Postdoc trainee Department of Internal Medicine, Erasmus MC, University Medical Center Rotterdam, Rotterdam, The Netherlands Rotterdam, Netherlands
Abstract Authors: Li Meng1; Anke McLuskey1; Gregory van Beek2; Mirjam C. G. N. van den Hout3,4 ; Wilfred F. J. van IJcken3,4; Jenny A. Visser1
1. Department of Internal Medicine, Erasmus MC, University Medical Center Rotterdam, Rotterdam, The Netherlands
2. Department of Hematology, Erasmus MC, University Medical Center Rotterdam, Rotterdam, The Netherlands
3. Department of Cell Biology, Erasmus MC, Erasmus University Medical Center Rotterdam, Rotterdam, The Netherlands.
4. Genomics Core Facility, Erasmus MC, Erasmus University Medical Center Rotterdam, Rotterdam, The Netherlands.
Abstract Text: Anti-Müllerian hormone (AMH), produced by granulosa cells (GC) of growing follicles, plays a crucial role in regulating folliculogenesis. AMH acts as a gatekeeper of follicle growth by inhibiting primordial follicle recruitment and follicular atresia, as well as inhibiting FSH sensitivity of small antral follicles. However, the precise cell type-specific mechanisms through which AMH regulates follicular development remain largely unknown. Due to the heterogeneous composition of ovary tissue, our previous bulk RNA sequencing analyses were unsuccessful to identify AMH regulated genes. Therefore, we conducted single-nuclei RNA sequencing to identify transcriptional changes in a cell type- and follicle-stage specific manner.
Ovaries from 4-month-old AMH deficient (AMHKO) mice (n=5 per group) and wild type (WT) littermates (n=6 per group) were isolated at diestrous. Chromium Single Cell Multiome ATAC + Gene Expression (10x Genomics) was performed. Following ambient RNA removal and filtering, we performed normalization and doublet removal, then analyzed the combined data using Seurat. Transcriptional cellular clusters and GC subclusters were profiled using relevant literature-based markers. Subsequently, we evaluated whether differences in ovarian cellularity reflected variations in ovarian composition between WT and AMHKO mice by analyzing the cell percentage of cell clusters per sample. After quality control analyses, we included 63,236 cells from AMHKO mice and 73,313 cells from WT mice for characterization.

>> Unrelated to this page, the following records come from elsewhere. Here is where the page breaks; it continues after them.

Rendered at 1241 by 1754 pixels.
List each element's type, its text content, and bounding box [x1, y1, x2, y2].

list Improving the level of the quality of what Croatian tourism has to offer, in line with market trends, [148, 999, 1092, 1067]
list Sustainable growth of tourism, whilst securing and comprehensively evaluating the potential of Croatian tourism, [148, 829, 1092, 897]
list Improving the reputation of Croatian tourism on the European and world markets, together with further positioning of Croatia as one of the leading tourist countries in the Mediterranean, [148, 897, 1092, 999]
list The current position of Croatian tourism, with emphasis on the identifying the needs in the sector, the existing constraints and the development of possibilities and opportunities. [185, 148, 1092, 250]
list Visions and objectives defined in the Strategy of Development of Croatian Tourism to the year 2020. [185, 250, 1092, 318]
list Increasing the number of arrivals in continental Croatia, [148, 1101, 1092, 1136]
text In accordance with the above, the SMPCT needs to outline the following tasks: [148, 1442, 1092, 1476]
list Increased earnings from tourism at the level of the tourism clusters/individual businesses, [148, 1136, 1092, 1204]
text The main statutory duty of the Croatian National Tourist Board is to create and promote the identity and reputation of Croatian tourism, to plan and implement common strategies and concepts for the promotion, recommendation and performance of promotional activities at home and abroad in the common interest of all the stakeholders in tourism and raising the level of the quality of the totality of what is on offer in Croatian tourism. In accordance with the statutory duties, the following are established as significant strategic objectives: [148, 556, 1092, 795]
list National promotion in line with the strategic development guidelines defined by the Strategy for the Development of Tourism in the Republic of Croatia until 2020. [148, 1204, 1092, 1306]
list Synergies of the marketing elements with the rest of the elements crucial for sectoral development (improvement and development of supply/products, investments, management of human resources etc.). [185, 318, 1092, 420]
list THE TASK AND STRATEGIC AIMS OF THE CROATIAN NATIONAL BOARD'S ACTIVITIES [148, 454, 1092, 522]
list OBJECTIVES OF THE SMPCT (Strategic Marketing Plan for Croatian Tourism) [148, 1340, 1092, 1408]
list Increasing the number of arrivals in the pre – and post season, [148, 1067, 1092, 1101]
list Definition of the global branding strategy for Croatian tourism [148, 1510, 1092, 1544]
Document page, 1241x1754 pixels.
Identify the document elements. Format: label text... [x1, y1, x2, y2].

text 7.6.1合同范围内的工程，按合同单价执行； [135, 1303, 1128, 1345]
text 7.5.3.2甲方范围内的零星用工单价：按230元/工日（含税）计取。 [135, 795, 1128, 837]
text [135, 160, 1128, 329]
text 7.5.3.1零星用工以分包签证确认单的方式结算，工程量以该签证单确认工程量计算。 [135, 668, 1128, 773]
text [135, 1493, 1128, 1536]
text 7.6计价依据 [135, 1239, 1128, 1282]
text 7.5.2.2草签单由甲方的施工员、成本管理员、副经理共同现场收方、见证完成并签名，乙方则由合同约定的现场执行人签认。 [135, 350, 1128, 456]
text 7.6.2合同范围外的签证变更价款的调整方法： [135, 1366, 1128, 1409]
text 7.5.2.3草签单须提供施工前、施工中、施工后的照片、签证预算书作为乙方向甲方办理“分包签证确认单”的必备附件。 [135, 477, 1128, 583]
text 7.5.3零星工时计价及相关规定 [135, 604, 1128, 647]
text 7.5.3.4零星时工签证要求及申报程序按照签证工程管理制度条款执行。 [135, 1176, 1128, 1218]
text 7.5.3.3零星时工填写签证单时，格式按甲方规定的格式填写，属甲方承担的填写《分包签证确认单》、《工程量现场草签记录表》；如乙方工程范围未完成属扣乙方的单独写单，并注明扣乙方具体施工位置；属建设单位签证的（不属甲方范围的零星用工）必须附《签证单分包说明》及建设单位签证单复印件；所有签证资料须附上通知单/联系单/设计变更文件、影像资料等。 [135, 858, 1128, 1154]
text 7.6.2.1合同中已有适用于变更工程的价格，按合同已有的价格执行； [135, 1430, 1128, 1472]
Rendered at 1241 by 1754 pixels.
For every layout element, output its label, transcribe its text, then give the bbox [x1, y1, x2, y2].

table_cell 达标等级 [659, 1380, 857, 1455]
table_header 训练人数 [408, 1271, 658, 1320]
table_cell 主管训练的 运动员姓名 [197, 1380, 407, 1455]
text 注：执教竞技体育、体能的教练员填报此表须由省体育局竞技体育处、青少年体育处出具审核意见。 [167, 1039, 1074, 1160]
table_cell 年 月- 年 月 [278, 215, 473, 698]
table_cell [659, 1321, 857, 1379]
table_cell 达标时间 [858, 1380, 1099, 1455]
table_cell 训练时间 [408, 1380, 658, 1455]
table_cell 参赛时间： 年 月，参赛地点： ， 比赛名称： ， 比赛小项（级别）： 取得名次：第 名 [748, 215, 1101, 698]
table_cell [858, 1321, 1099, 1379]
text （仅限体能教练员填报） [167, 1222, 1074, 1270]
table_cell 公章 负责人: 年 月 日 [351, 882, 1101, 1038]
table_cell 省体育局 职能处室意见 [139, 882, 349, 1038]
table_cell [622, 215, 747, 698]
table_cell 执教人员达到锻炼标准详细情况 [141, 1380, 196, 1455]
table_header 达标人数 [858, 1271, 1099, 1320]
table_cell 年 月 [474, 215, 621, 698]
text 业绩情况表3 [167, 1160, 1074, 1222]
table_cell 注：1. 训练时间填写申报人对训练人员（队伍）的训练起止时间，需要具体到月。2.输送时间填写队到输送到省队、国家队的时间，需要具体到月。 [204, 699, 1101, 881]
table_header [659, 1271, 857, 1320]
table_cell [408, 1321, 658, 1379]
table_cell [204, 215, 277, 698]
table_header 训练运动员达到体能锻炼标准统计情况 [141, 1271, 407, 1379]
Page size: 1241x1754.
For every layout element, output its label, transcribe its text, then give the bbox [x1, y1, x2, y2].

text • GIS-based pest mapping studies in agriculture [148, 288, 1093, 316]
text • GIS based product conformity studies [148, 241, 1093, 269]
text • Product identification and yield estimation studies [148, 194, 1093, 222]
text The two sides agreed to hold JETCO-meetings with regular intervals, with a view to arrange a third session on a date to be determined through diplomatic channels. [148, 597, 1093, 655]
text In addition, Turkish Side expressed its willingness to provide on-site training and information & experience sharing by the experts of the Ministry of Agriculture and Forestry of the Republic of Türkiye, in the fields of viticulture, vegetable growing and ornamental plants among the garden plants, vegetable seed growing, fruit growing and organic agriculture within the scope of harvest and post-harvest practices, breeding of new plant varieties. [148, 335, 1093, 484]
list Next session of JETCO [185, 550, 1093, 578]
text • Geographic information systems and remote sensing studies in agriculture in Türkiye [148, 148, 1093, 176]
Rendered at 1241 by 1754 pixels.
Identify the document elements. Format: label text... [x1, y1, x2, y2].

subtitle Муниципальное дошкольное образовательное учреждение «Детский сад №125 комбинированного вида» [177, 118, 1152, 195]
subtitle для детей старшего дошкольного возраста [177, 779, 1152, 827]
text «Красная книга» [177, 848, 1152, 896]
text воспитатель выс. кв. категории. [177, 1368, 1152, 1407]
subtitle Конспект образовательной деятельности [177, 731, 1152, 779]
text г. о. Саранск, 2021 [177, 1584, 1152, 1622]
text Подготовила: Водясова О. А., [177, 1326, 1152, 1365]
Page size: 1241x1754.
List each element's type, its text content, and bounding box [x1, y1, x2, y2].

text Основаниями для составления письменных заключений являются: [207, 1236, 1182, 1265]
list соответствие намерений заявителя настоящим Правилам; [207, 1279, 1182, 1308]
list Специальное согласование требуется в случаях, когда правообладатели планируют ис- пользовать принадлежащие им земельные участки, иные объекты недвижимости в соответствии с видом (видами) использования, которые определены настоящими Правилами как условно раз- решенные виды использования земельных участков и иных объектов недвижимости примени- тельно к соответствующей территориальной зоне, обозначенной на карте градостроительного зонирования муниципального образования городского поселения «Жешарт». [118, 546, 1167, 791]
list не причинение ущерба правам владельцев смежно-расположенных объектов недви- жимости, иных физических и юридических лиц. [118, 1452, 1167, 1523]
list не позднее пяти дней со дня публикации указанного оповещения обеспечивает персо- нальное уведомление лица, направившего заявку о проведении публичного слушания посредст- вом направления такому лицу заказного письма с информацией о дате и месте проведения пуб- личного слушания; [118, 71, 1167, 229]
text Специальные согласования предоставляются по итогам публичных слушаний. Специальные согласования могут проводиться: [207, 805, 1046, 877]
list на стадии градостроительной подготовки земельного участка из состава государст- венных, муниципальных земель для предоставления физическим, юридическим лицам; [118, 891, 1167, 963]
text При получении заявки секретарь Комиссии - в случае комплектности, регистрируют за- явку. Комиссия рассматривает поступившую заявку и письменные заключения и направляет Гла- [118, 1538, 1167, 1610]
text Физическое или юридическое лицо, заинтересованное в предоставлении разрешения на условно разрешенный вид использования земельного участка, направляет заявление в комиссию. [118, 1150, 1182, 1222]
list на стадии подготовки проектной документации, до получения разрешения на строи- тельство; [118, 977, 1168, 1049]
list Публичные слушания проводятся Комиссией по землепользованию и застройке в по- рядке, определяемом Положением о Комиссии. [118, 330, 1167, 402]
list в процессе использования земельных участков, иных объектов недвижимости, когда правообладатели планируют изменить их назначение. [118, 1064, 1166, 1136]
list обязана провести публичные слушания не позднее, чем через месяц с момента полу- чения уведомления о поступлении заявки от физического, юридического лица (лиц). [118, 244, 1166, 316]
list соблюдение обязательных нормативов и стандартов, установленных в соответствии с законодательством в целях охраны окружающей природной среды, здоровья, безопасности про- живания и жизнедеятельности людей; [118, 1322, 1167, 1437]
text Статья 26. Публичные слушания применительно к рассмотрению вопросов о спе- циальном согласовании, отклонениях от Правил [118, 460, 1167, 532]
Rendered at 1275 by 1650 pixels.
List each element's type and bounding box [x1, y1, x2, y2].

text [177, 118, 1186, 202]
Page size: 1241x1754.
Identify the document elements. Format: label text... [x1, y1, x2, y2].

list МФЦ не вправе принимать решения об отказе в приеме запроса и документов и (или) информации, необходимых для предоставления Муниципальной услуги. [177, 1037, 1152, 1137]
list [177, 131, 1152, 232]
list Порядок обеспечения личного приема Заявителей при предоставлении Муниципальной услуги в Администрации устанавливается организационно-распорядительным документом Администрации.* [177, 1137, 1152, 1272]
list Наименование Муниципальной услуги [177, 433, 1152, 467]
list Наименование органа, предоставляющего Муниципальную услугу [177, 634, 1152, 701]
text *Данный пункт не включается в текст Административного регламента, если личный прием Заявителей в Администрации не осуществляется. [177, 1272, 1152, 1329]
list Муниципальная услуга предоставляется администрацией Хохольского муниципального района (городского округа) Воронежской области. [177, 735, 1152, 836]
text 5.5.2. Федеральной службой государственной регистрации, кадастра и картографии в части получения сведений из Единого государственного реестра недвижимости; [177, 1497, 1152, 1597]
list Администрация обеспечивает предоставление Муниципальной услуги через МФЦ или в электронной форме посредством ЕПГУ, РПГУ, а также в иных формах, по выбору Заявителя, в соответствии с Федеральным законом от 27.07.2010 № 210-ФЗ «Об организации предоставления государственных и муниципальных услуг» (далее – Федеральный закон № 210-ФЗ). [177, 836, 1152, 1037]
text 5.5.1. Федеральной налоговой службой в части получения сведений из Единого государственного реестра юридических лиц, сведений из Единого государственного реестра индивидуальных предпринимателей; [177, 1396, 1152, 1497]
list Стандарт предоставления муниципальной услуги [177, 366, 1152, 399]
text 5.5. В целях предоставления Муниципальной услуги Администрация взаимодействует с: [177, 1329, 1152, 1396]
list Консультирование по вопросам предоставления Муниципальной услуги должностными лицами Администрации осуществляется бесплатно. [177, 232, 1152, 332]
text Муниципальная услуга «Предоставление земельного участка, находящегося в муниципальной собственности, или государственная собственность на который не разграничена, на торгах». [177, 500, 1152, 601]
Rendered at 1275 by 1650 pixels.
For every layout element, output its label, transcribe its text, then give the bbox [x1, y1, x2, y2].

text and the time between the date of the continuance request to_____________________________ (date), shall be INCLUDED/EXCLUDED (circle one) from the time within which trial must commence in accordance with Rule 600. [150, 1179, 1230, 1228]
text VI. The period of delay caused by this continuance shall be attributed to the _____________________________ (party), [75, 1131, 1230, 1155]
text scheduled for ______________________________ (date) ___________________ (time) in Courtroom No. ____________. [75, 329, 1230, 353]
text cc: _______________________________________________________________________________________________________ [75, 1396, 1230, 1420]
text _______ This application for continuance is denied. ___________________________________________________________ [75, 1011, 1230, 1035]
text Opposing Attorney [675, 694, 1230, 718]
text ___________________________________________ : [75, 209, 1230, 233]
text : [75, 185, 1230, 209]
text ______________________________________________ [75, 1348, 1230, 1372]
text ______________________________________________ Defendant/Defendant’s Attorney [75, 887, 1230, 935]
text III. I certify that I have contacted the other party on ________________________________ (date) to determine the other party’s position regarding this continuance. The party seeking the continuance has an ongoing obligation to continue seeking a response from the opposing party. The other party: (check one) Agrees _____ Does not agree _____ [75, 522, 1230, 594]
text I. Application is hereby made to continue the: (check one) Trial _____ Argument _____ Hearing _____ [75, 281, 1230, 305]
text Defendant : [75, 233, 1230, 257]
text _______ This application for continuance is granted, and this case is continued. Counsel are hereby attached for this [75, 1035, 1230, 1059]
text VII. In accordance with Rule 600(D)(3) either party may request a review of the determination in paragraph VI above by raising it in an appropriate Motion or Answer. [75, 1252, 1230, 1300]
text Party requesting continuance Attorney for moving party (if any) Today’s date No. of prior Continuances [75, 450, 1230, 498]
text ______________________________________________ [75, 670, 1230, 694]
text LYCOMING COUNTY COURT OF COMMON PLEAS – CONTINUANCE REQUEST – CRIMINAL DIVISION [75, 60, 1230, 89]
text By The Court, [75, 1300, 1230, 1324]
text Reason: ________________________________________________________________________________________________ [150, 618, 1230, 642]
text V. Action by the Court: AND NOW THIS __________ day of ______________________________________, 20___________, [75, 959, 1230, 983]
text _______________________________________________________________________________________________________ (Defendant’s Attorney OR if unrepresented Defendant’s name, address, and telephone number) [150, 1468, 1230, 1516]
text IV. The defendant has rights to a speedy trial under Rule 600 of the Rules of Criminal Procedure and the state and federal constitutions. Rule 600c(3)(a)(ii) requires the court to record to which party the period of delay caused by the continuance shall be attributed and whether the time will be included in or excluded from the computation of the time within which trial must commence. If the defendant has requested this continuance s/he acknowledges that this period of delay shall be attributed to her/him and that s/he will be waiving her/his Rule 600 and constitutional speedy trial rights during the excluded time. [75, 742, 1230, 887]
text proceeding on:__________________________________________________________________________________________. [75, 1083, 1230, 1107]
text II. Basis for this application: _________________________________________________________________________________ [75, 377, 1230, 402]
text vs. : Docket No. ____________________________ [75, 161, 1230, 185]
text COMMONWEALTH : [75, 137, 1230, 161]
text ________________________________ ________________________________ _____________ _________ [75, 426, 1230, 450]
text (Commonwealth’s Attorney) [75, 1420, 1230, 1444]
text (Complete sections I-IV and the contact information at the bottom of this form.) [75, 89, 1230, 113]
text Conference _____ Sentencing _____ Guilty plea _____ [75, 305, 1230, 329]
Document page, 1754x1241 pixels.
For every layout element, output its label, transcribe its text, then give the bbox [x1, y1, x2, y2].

Unbiased clustering and uniform manifold approximation and projection (UMAP) analysis revealed eight distinct clusters. The two largest clusters comprised GC (n=49,459 cells) and mesenchymal cells of the ovarian stroma (n=46,703 cells). Furthermore, two clusters of corpora lutea (CL) were identified: one active CL cluster (n=21,867 cells) and one regressing CL cluster (n=9,101 cells). In addition, four smaller clusters of other cell types were identified, including endothelial cells, ovarian surface epithelial cells and two clusters of immune cells.
The GC cluster segregated into five distinct subclusters, including preantral (n=5,596 cells), antral-mural (n=16,175 cells), mitotic (n=13,073 cells), atretic (n=14,172 cells), and an unknown subcluster (n=443 cells). This unknown subcluster was characterized by high expression of Ki67 and Cenpf, involved in cell proliferation, along with other granulosa cell markers (Fst, Slc18a2, Nr5a2, Inha). Apart from previously established markers, further transcriptomic profile analysis revealed potential novel gene signatures within each identified GC subcluster, necessitating further verification.
Analysis of the cellular composition revealed a ~50% (P< 0.01) and ~30% (P< 0.01) increase in AMHKO-derived preantral and mitotic GC compared to WT mice, which may be consistent with the increased number of healthy small antral follicles in AMHKO mice. Also, the percentage of AMHKO-derived atretic GC was significantly increased compared to WT mice. In contrast, the percentage of AMHKO-derived active CL cells was decreased by ~35% (P< 0.01) compared to WT mice, suggestive of a suboptimal CL function.
Investigations into single-cell transcriptional differences within each GCs cluster between WT and AMHKO mice are ongoing, as well as analysis of intercellular signaling networks using CellChat.
In conclusion, our study shows that loss of AMH signaling alters the ovarian cellular distribution, which will aid in identifying differentially expressed gene in a cell-cluster specific manner.